2026年6月1日、文化庁「学校における文化芸術鑑賞・体験推進事業|芸術家の派遣・ユニバーサル公演」を活用して、田原市立福江小学校に「みんなのコンサート」をお届けしました。
これまで実施されている「学校における文化芸術鑑賞・体験推進事業」の中で、障がいの有無にかかわらず、子供たちが文化芸術に触れ、親しむことができる機会を確保し、子供たちの多様な成長につなげるとともに、文化芸術を通して表現の多様性を認識し、障がいへの理解を深めることを目指します。(学校における文化芸術鑑賞・体験推進事業・舞台芸術等総合支援事業 のサイトより引用)
田原市立福江小学校でのコンサートは、2023年9月以来、2回目の開催。
今回は、1〜3年生67名を対象とした午前の部、4〜6年生85名を対象とした午後の部の2回公演をお届けしました。
それぞれの学年に合わせたプログラムを通して、本物のクラシック音楽や歌にふれながら、楽器の魅力や音楽の楽しさを体いっぱいに感じてもらう時間となりました。

低学年の公演では、アーティストが登場する前から体育館は元気いっぱい。
演奏が始まると、「知ってる!」「きれい!」という声が自然と聞こえ、お友達同士で感じたことを話し合う姿も見られました。
クラシック音楽だから静かに聴かなければいけない、ではなく、音楽を感じたままに表現する時間。
演奏が終わるたびに拍手が起こり、「楽しかった!」「すごかった!」と素直な言葉が会場いっぱいに広がりました。
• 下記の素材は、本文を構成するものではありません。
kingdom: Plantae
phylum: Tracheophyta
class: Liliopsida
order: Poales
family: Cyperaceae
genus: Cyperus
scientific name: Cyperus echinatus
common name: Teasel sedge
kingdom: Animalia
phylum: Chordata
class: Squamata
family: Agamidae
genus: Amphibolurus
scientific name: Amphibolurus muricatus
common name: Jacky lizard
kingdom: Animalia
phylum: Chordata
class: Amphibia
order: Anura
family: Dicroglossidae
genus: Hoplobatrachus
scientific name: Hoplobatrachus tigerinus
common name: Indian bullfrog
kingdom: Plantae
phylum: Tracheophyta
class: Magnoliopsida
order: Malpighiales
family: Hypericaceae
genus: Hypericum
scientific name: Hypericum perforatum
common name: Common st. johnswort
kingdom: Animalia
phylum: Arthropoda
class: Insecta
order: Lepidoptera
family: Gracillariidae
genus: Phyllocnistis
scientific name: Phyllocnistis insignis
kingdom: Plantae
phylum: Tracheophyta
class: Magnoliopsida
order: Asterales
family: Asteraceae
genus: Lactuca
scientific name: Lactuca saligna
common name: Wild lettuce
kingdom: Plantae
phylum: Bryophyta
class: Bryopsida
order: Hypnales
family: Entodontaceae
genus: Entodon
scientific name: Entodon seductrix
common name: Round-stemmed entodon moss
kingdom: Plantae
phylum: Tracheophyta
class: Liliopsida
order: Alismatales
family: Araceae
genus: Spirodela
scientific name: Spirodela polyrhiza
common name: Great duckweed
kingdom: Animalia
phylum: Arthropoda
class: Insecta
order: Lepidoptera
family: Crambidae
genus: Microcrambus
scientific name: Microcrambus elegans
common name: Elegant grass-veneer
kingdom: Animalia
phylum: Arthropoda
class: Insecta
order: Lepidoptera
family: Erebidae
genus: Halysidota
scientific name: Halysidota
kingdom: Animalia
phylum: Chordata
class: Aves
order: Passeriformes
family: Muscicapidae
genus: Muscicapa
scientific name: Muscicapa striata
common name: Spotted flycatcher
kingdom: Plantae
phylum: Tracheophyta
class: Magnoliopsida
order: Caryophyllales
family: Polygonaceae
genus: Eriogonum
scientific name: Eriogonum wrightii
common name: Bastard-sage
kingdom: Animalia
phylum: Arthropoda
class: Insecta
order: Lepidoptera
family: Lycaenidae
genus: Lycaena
一方、高学年の公演では、落ち着いた雰囲気の中でコンサートがスタート。
小学4〜6年生の中には、前回のみんなのコンサートを覚えていてくれた児童も。
「すばらしい演奏に送る掛け声は?」という問いかけに、すぐに「ブラボー!」と答えてくれる場面も。
前回の体験が心に残っていたことを感じました。


コンサートでは演奏を楽しむだけでなく、それぞれの楽器がどのような音を奏でるのか、どんな役割を持っているのかも紹介。



高学年の公演では、フルートの澄んだ音色や、ヴァイオリン・ヴィオラ・チェロそれぞれの音の高さや役割について、実際の演奏を交えながら体験。
四重奏(カルテット)の演奏では、それぞれ違う音色が重なり合うことで、一つの美しいハーモニーが生まれることを、耳で感じながら学びました。

クラシック音楽を「聴く」だけではなく、「どうやって音楽ができあがるのか」を知ることで、児童たちにとって音楽がより身近な存在になっていきます。


司会・うたのギャリー(上尾和音)による発声とうたのワークショップでは、姿勢や息の吸い方、表情によって歌声が変わることをみんなで体験。
「どんな顔で歌うと、すてきな声になるかな?」
お友達同士で顔を見合わせながら笑顔になり、大きく息を吸って歌う児童たち。
ワークショップのあとは、学校のリクエスト曲である校歌を、生演奏に合わせて体育館いっぱいに響かせました。

指揮者体験ワークショップでは、指揮棒の持ち方や腕の動かし方、アーティストと呼吸を合わせる方法をみんなで練習。
低学年と高学年で演奏する曲を変え、実際にアーティストの前に立って演奏を体験。
ゆっくりと丁寧に音楽を進める児童、力強く元気いっぱいに振る児童、やさしく大きく腕を広げる児童など、一人ひとり違った音楽が生まれます。




最後の演奏曲では、会場のみんなも手拍子で演奏に参加。
手拍子だけでなく、体や頭をリズムに合わせて揺らしながら音楽を楽しむ児童の姿もたくさん見られました。
アンコールではアーティストが児童たちの近くまで歩いて演奏すると、目を輝かせながら演奏を追いかける姿や、大きな歌声で一緒に歌う様子が体育館いっぱいに広がります。


コンサート終了後には、
「楽しかった!」
「面白かった!」
「きれいな曲だった!」
そんな素直な感想もたくさん聞かせてくれました。
田原市立福江小学校の皆さん、ありがとうございました!

みんなのことばは、プロの音楽家とともに、参加型クラシックプログラムを通して
子どもの心を育てる活動をするNPO法人です。